The challenge to drawing broad conclusions about whether or not MCIs are necessary is that not all rent-stabilized building owners are similarly situated. Some, like the Banana Kelly Community Improvement Agency that manages affordable housing in the Bronx, never use MCIs because the size of their portfolio allows them to maintain a reserve fund that covers major repairs. Other landlords might have very old housing that does need a lot of work: 38,000 of the city’s rent-stabilized units were built before 1900. But for some newer owners, the real pressure might not be the mounting repair bill but rather the debt service for the speculative price they paid for the building.

John Reilly, who manages 100 properties and 3,000 units of housing for Fordham Bedford Housing Corporation in the Bronx, says eliminating MCIs would have side effects, but feels the downsides of the current system have simply become too big to bear. “I think it could present some issues replacing ancient kitchens, baths, et cetera in non-program affordable rentals,” he tells City Limits by email, with “program” being a reference to apartments that get direct subsidies. “But clearly the lax enforcement allowed the program to run out of control driving some rents to crazy levels.”

A mailer from Taxpayers for an Affordable New York.

In a recent report, the Furman Center did not predict that eliminating MCIs would stop landlords from doing work on buildings. But it did warn that eliminating MCIs would spread the costs generally among rent-regulated tenants. Killing MCIs and IAIs could cause the [RGB] to account for these costs with higher across-the-board, basic rent adjustments.” And that would mean repair costs “could be borne by all tenants, even those who have not benefited from any investment in their unit or building.”

Would the death of MCIs be on the table if property owners hadn’t successfully thwarted efforts at more modest reforms, like limiting the length of MCI increases, in the past? Possibly not. Fact is, the people now calling for “responsible rent reforms” resisted efforts to reform the system in earlier years. The organization behind those mailers, Taxpayers for an Affordable New York, is a 501c4 formed back in 1991 that operates as an arm of REBNY and has directed more than $275,000 in donations to local and state candidates since then.

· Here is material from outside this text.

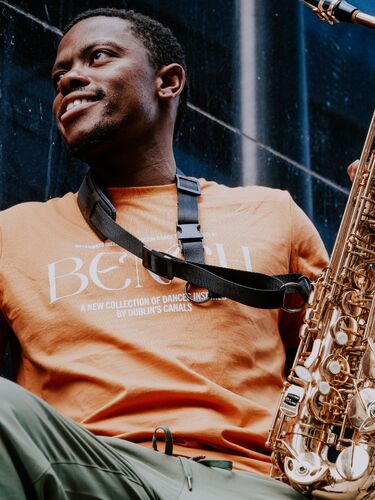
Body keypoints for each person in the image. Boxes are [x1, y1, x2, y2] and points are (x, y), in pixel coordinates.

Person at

For his part, de Blasio is sticking to the same line he held in 2015: Mend, don’t end, MCIs. “While MCIs help ensure that owners can make necessary investments in building wide systems which is critical to ensuring that tenants are living in safe, habitable and well-maintained buildings, we do believe that the current MCI system must be reformed,” says a spokeswoman for the mayor. “We want to encourage landlords to invest in and improve their buildings for tenants without permanent increases in rent.”

While the mayor is seen as close to REBNY, which represents developers, he is anathema to landlord groups, who resent the rent freeze he imposed for two years and blame him for inaction on property taxes. So it’s somewhat ironic that de Blasio’s position might represent the best landlords can hope for from Albany this year. And yet, even with such an odd ally, it might be too late.